26 Mayıs 2010 Çarşamba

Classic, ama konumuzdan çok uzak...

Yaklaşık 20 yıl önce TRT deki 4 reklâmdan birinde ARKO’nun klasik krem reklâmı oynardı. Lavaboda ellerini yıkadıktan sonra Arko ile ellerini kremleyen anne tiplemesi. "Her eve Lazım" sloganıyla yıllar sonra ben de reklâmdaki o kadına benzedim. Arkonun yeşil beyaz minik yağlı krem tüplerini çantamdan eksik etmiyorum, eskisi inceldikçe aman bitecek korkusuyla yenisini alıyorum. Benim derdim ellerim değil. Asıl amaç hızlı ve sürekli bir manikür. Tırnaklarıma pıt pıt pıt dokunuşlarıyla sürdüğüm kremi tırnak diplerine yayıp, orda olabildiğince bekletmek ve haftada bir defada tırnak etlerini iterek manikür işlemini tamamlamak. Şimdi sayın yeni evli, nişanlı ya da bekâr ve çocuksuz bayanlar hatta haftada bir maniküre gidebilmeye zaman ayırabilen bakımlı vatandaşlar: ev- iş ve evde aktif 2 bebişle bazı şeylere zaman ayırabilmek çok zor oluyor, ayırdığım zamansa keyfini sadece 1 gün sürebiliyorum. Hele ki kızlar büyüdükçe merak sarmaya ve ojeleri açıp dökmeye başladıkları için oje süremiyorum, e malumunuz manikürsüz tırnaklar ojesiz olunca hiç mi hiç çekilmiyor. Önceleri yok Sally Hansenlar yok Avon cuticle remover’lar imdadıma yetişti ama bu seferde elimi yüzüme gözüme sürerken korkak oldum aman elimi yıkamış mıydım dur kimyasallar gözüme bulaşmasın, aman gözümü ovmayayımlar başladı.

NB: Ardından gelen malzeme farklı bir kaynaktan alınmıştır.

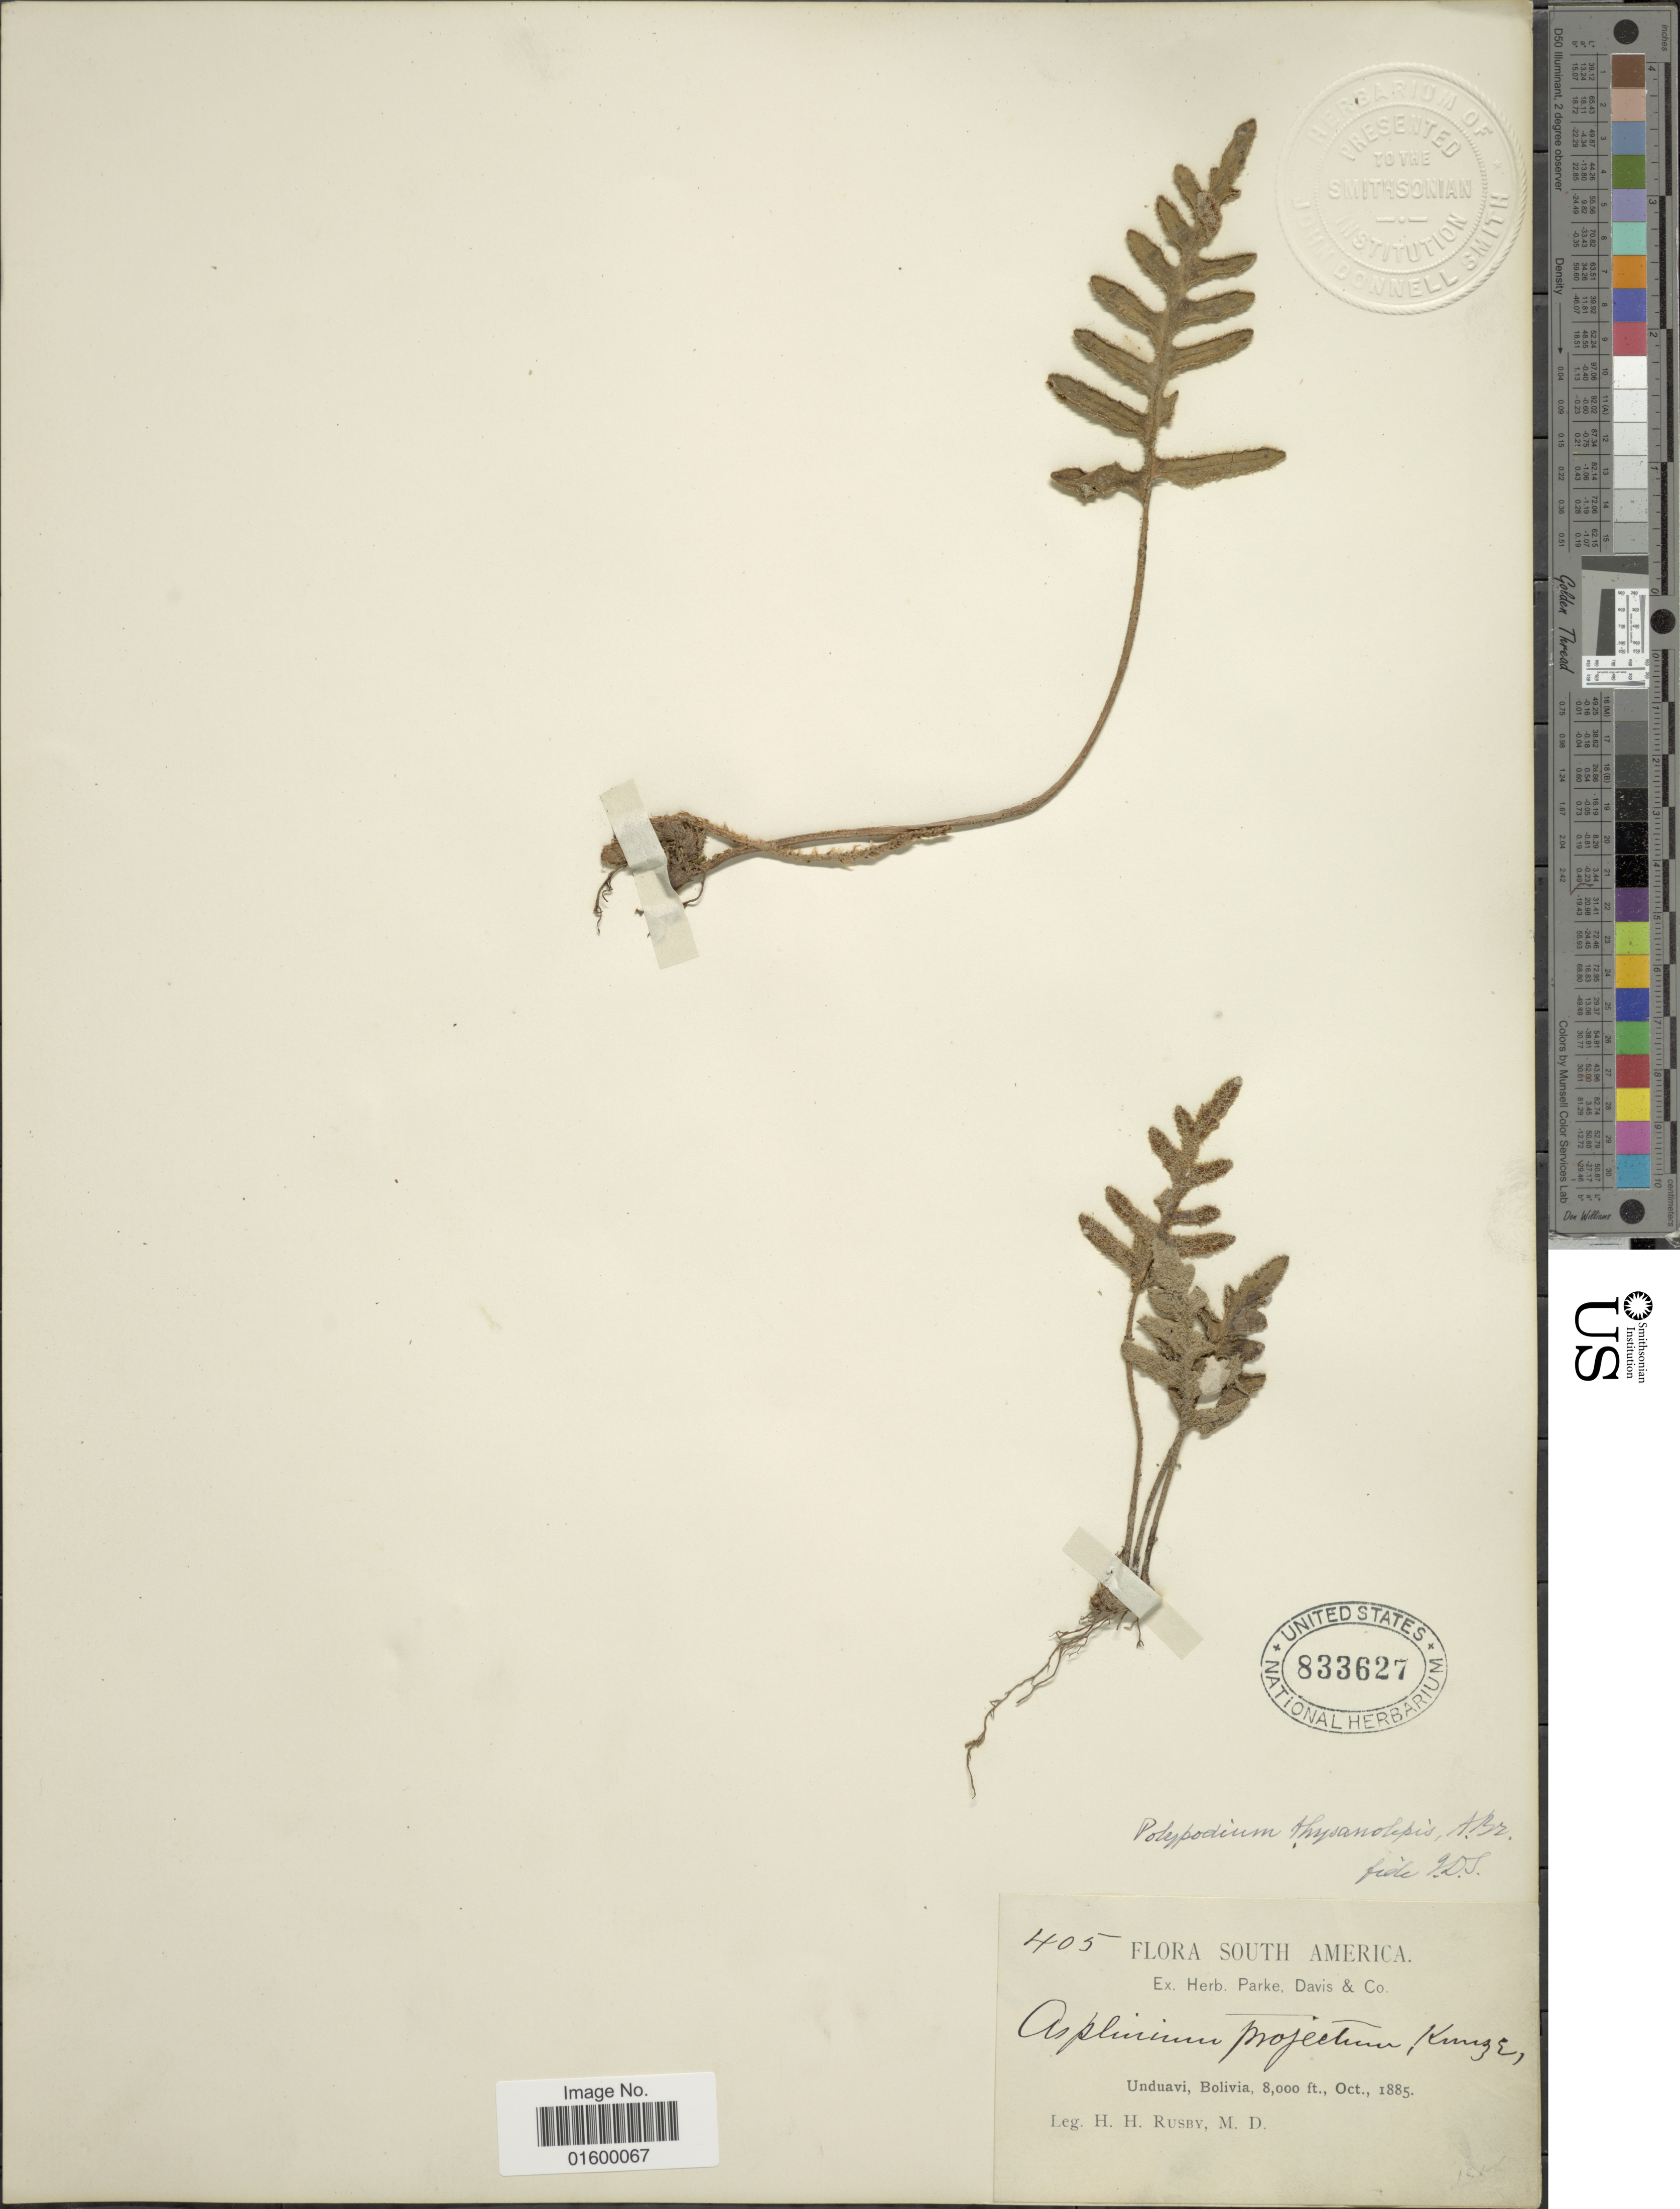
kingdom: Plantae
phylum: Tracheophyta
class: Polypodiopsida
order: Polypodiales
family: Polypodiaceae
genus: Pleopeltis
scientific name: Pleopeltis thyssanolepis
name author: (A. Braun ex Klotzsch) E.G. Andrews & Windham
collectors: H. H. Rusby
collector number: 405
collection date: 1885-10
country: Bolivia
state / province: La Paz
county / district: Nor Yungas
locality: Unduavi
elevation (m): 2438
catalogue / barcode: US 833627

Şimdi bunun konumuzla ne alakası var… Yok. Sadece bugün kremimi sürerken şöyle düşündüm, bunun mobilyalar için olanı olsa keşke, hasar gören her çizik ve eziği giderebileceğim, yapı marketlerden alabileceğim bir malzeme olsa keşke… Var mı yoksa??

24 Mayıs 2010 Pazartesi

Fon perdeler...





Nerelerde miydim? Evet, haklısınız fazla ara verdim. O kadar da paylaşacak şey var ki aslında. Mesela perdelerden başlayalım. Evimizin giysisi perdeler ev tekstillerinin en başında gelir, sonrada döşemeler tabiî ki. Sonunda fon perdeler yaptırıldı ve bir de güzel salonumuzun 4 köşesine takıldı. Ana perdenin hiçbir şeyi değişmedi ama fonlar salona apayrı bir hava kattılar. 75 cm genişliğinde yere yığılmalı, astarlı ve kemersiz bizim fonlar. Tabii ilerde daha klasik bir salon istersem kemerler yaptırılabilir ve perdeler yanlardan toplatılabilir. Eğer fonlarınızı pencereleri komple kapatmak için kullanmayacaksınız yere yığılmalı yaptırmanızı tavsiye ederim çok şık duruyor. Kumaşı zengin gösteriyor. Perde astarının rengi perde kumaşını renk tonuna çok yakın olsun ki kumaş renginiz daha belirgin olsun ve camları açarken perdenin kenarından astar görünse bile kötü durmasın.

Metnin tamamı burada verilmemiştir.